§ ASSIGNMENT
Can you reproduce every line of the records below, character for character, without changing anything?
+++ SUPPLIED RECORDS +++
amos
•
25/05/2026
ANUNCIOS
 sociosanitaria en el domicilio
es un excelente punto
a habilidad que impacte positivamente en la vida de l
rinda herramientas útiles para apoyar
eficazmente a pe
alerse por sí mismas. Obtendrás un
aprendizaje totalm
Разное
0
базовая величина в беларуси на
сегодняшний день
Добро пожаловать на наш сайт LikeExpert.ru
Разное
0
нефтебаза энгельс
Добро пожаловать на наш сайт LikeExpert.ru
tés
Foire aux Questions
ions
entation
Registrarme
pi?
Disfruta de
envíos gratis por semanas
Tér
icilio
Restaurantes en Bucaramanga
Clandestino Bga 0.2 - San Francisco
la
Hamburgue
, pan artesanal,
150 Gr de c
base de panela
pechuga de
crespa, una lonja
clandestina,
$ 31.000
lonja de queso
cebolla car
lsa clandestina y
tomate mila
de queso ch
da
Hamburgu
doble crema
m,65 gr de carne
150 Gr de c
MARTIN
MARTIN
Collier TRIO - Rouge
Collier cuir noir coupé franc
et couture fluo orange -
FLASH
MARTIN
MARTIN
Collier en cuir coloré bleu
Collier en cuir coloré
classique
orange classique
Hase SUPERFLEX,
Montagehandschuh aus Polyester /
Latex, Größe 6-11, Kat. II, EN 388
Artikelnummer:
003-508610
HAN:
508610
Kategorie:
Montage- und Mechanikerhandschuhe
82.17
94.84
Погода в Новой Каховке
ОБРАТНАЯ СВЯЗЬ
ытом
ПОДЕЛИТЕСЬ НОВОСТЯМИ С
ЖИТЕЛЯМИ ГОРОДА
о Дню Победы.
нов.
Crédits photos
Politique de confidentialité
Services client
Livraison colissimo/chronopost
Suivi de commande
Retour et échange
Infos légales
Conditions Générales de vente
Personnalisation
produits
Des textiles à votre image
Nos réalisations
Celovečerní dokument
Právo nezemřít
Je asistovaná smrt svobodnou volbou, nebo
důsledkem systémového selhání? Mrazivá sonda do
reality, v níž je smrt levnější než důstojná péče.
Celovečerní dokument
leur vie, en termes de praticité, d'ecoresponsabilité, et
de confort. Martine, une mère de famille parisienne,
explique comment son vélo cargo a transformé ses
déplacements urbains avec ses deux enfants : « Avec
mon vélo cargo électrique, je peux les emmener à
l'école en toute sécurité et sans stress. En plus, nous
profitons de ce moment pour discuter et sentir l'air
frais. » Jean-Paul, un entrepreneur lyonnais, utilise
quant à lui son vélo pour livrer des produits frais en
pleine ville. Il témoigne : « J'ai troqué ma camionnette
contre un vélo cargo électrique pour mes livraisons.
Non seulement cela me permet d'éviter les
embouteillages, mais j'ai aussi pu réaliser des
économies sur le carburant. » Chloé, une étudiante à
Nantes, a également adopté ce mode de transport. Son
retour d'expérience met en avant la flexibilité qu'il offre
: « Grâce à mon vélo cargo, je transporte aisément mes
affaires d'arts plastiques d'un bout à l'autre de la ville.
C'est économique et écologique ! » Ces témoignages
+++
§ RESPONSE FOR THIS EXERCISE
amos
•
25/05/2026
ANUNCIOS
 sociosanitaria en el domicilio
es un excelente punto
a habilidad que impacte positivamente en la vida de l
rinda herramientas útiles para apoyar
eficazmente a pe
alerse por sí mismas. Obtendrás un
aprendizaje totalm
Разное
0
базовая величина в беларуси на
сегодняшний день
Добро пожаловать на наш сайт LikeExpert.ru
Разное
0
нефтебаза энгельс
Добро пожаловать на наш сайт LikeExpert.ru
tés
Foire aux Questions
ions
entation
Registrarme
pi?
Disfruta de
envíos gratis por semanas
Tér
icilio
Restaurantes en Bucaramanga
Clandestino Bga 0.2 - San Francisco
la
Hamburgue
, pan artesanal,
150 Gr de c
base de panela
pechuga de
crespa, una lonja
clandestina,
$ 31.000
lonja de queso
cebolla car
lsa clandestina y
tomate mila
de queso ch
da
Hamburgu
doble crema
m,65 gr de carne
150 Gr de c
MARTIN
MARTIN
Collier TRIO - Rouge
Collier cuir noir coupé franc
et couture fluo orange -
FLASH
MARTIN
MARTIN
Collier en cuir coloré bleu
Collier en cuir coloré
classique
orange classique
Hase SUPERFLEX,
Montagehandschuh aus Polyester /
Latex, Größe 6-11, Kat. II, EN 388
Artikelnummer:
003-508610
HAN:
508610
Kategorie:
Montage- und Mechanikerhandschuhe
82.17
94.84
Погода в Новой Каховке
ОБРАТНАЯ СВЯЗЬ
ытом
ПОДЕЛИТЕСЬ НОВОСТЯМИ С
ЖИТЕЛЯМИ ГОРОДА
о Дню Победы.
нов.
Crédits photos
Politique de confidentialité
Services client
Livraison colissimo/chronopost
Suivi de commande
Retour et échange
Infos légales
Conditions Générales de vente
Personnalisation
produits
Des textiles à votre image
Nos réalisations
Celovečerní dokument
Právo nezemřít
Je asistovaná smrt svobodnou volbou, nebo
důsledkem systémového selhání? Mrazivá sonda do
reality, v níž je smrt levnější než důstojná péče.
Celovečerní dokument
leur vie, en termes de praticité, d'ecoresponsabilité, et
de confort. Martine, une mère de famille parisienne,
explique comment son vélo cargo a transformé ses
déplacements urbains avec ses deux enfants : « Avec
mon vélo cargo électrique, je peux les emmener à
l'école en toute sécurité et sans stress. En plus, nous
profitons de ce moment pour discuter et sentir l'air
frais. » Jean-Paul, un entrepreneur lyonnais, utilise
quant à lui son vélo pour livrer des produits frais en
pleine ville. Il témoigne : « J'ai troqué ma camionnette
contre un vélo cargo électrique pour mes livraisons.
Non seulement cela me permet d'éviter les
embouteillages, mais j'ai aussi pu réaliser des
économies sur le carburant. » Chloé, une étudiante à
Nantes, a également adopté ce mode de transport. Son
retour d'expérience met en avant la flexibilité qu'il offre
: « Grâce à mon vélo cargo, je transporte aisément mes
affaires d'arts plastiques d'un bout à l'autre de la ville.
C'est économique et écologique ! » Ces témoignages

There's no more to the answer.